The 0x78000000 is the length; what follows it is the "byte-order magic" field, which is 0x1A2B3C4D (which is not the same as the 0xA1B2C3D4 magic number for pcap files), and which serves the same purposes as the pcap magic number, namely:
it lets code identify that the file is a pcap-ng file
it lets code determine the byte order of the section.
(No, you don't need to know the length before looking for the pcap magic number; once you've found the magic number, you then check the length to make sure it's at least 28 and, if it's less than or equal to 28, you reject the block as not being valid.)
Does anybody know what this is?
A (little-endian) pcap-ng file.
or how I can read it on a Linux system with libpcap?

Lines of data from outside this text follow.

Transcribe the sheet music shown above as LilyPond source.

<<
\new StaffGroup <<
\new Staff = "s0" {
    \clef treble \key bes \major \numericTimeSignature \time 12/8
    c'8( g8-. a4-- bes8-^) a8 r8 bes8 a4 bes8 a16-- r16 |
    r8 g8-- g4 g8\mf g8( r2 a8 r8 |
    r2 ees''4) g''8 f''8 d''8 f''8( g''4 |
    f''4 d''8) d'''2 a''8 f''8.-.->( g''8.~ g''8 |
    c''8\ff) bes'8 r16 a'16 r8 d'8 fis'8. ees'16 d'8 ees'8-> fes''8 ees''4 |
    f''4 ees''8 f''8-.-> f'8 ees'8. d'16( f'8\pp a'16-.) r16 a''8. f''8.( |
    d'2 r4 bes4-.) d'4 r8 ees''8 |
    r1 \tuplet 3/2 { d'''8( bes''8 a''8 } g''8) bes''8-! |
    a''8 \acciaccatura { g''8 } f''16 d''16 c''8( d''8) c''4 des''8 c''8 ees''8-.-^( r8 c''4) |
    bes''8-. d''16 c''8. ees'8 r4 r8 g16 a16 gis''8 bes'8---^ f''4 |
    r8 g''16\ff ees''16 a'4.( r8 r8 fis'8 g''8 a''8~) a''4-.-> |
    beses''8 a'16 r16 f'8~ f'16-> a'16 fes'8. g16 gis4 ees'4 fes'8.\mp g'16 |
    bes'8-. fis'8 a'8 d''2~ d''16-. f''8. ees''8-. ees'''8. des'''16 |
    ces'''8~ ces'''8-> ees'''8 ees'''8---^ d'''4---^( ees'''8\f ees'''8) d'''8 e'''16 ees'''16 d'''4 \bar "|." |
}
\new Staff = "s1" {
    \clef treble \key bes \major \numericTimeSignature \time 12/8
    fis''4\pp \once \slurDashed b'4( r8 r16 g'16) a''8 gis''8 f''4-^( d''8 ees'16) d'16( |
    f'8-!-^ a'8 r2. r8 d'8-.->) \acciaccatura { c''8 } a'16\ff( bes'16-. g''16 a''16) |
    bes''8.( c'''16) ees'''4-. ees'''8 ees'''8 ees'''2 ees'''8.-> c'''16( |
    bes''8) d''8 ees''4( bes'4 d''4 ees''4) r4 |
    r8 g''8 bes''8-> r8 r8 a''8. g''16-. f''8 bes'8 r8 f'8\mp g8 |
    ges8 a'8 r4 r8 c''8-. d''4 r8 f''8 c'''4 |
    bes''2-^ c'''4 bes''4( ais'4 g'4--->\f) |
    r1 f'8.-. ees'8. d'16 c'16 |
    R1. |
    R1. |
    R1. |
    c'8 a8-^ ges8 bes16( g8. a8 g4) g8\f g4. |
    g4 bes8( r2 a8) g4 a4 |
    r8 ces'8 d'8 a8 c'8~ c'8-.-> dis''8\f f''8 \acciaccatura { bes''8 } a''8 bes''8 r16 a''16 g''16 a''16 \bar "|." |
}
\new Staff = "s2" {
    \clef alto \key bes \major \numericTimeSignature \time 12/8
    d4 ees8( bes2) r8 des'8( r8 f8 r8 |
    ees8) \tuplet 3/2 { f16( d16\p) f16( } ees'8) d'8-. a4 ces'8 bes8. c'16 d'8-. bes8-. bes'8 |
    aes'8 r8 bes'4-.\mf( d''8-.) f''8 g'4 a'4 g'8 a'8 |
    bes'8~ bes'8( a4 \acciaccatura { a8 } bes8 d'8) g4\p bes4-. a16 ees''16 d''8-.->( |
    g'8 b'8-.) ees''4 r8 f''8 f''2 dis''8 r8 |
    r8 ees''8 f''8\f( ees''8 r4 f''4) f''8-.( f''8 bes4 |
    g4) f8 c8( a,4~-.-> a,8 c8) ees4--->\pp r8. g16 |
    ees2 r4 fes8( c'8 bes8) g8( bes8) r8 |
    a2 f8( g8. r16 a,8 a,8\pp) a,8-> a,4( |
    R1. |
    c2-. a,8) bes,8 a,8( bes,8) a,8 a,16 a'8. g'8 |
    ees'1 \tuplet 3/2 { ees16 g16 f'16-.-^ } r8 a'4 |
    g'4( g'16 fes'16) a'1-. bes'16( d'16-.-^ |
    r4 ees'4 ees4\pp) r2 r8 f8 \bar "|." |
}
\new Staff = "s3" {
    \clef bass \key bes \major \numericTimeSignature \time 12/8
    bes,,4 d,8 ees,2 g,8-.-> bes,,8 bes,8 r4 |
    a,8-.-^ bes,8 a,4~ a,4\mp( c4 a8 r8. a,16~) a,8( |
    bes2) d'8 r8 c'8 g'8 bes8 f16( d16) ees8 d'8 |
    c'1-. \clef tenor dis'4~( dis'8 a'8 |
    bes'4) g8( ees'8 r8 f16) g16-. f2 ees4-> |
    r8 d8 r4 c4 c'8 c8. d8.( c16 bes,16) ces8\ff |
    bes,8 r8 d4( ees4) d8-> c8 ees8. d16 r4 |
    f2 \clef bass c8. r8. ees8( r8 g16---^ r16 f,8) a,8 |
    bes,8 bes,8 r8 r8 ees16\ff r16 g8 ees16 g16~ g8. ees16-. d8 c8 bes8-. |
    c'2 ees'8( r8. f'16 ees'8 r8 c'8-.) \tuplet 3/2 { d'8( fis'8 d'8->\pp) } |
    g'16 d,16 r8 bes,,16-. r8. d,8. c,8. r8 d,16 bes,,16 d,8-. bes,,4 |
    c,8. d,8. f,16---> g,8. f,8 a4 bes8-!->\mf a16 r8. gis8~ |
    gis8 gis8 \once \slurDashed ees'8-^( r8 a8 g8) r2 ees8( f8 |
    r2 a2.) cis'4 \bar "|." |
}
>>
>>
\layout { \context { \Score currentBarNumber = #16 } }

Either read it on a Linux system with a newer version of libpcap (which may mean a newer version of whatever distribution you're using, or may just mean doing an update if that will get you a 1.1.0 or later version of libpcap), read it with Wireshark or TShark (which have their own library for reading capture files, which supports the native pcap and pcap-ng formats, as well as a lot of other formats), or download a newer version of libpcap from tcpdump.org, build it, install it, and then build whatever other tools need to read pcap-ng files with that version of libpcap rather than the one that comes with the system.
Newer versions of Wireshark write pcap-ng files by default, including in tools such as mergecap; you can get them to write pcap files with a flag argument of -F pcap.